KonMari Method for Your Home
Homeowners and renters alike are forever stuck in the never-ending cycle of cleaning and organizing their space. It’s a permanent to-do list that seems to inch any closer to completion. By the time you finish one task and move onto the next, three others have popped up for you to take care of. If this sounds all too familiar, then take a look at how the KonMari method is decluttering the Manhattan apartments for rent.
Marie Kondo, a petite woman from Japan, holds the title of Organizing Consultant. She has four published books under her belt on the subject, all of which sold millions of copies, and is renowned across the world for her ability to organize and maintain the cleanest home you’ve ever seen in your life.
This tidiness guru is a master of her art, which she calls the KonMari method. Kondo’s method involves more than just a way to clean, it encourages you to adopt a minimalist mindset through your own feelings towards your stuff. Sound strange yet?
Kondo encourages individuals to only keep items that “spark joy,” or make them feel happy. Her clients are always surprised to find closets and cabinets full of items they really don’t need or care about anymore. It sounds impossible, sure, but it works. Here’s how you can apply the KonMari method in your home.
Step 1. Start Now
The sooner you begin the KonMari process, the faster you’ll be living in a decluttered space. Don’t make the mistake of tackling messes week by week. That’s how people end up in the never-ending cycle of decluttering and cleaning.
Instead, set time aside to take care of everything at once. Turn tidying up into one, large, day-long task and you’ll be surprised at how much you get accomplished. The immediate boost in space and cleanliness is enough to make most people stick with the KonMari method for good.
Step 2. Sort by Category
Marie believes that tackling one room at a time is ineffective. As you focus on the bedroom, for instance, you’re failing to grasp the volume of work needed throughout the whole house. She believes this is how people fall into that never-ending cycle of cleaning to begin with.
Her solution is to sort your belongings by category (t-shirts, books, loose papers, etc.), then start your tidying task with the easiest grouping. The recommended flow to follow in the KonMari method is:
- “Komono” or Miscellaneous items
- and Sentimental objects
- Step 3. The Spark
Parting with your belongings is often a difficult task, which is why clutter happens in the first place. Marie asks a simple question to help you decide what’s worth keeping and what you might want to donate; does this item spark joy?
Essentially, does holding this item make you happy? You might find that an old dress simply doesn’t bring a smile to your face anymore, or that you’ve read a book so many times that the thought of re-reading it actually makes you cringe.
The spark of joy is the cornerstone of the KonMari method, and it’s insanely effective. Take the time to hold each individual item in your hands during this process.
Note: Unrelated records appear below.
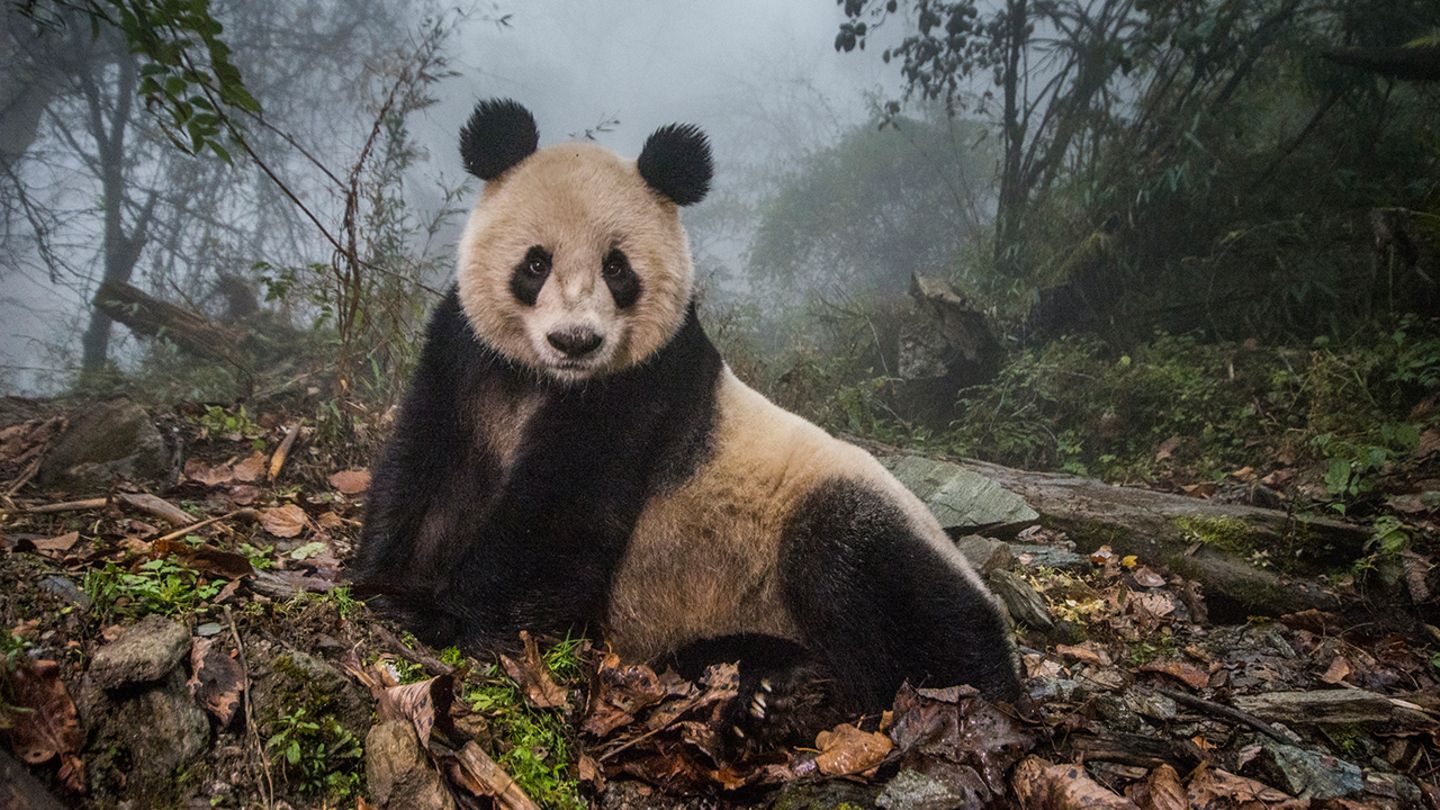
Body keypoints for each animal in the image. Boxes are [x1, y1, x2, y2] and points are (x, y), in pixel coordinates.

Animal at [353, 99, 1020, 733]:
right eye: (535, 263)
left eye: (617, 268)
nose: (576, 341)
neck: (547, 381)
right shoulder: (466, 356)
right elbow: (425, 467)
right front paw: (383, 583)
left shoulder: (643, 388)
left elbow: (558, 519)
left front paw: (439, 612)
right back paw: (772, 679)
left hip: (847, 514)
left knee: (879, 582)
If there’s not an instant feeling of warmth and happiness, it’s time to let that item go.
Step 4. Recycle
As you move on to papers and documents, Marie encourages everyone to recycle. Knowing what to get rid of is easier than you might think, too. Start with simple items like the instructions for a laptop or a TV manual you never read in the first place.
Make sure to shred personal documents like paid bills during this step to keep your information safe. Eventually, you’ll move on to birthday cards, letters, and more sentimental items. Decide if they spark joy or not, then move on.
Step 5. Donate Your Books
Marie is a firm believer in only owning a small set of books. She believes that once you’ve read them, that knowledge is retained and someone else could benefit from the contents of their pages. This is a tough step for book lovers, but it works wonders in decluttering your space.
Pick around 10-20 books you simply cannot live without, then use the “spark joy” indicator for the rest. If this step is a little tough, start with books you wouldn’t mind parting with first.
Step 6. Let Go
Sentimental items are hard to let go of, but sometimes it’s necessary. Start with something simple, like a holiday gift you don’t care for or a broken memento that’s far beyond repair. Ultimately, a lot of sentimental items will spark joy for you. So, it’s okay to keep those. Just make sure to donate or pitch anything you don’t really need to hang onto anymore.
Step 7. Assign Space
After steps 1-6, you should be left with reduced number of items that all spark joy. Your next step is to find a permanent new home for everything when you aren’t using it. This is the literal tidying up phase, and will help you stay organized after the process is over.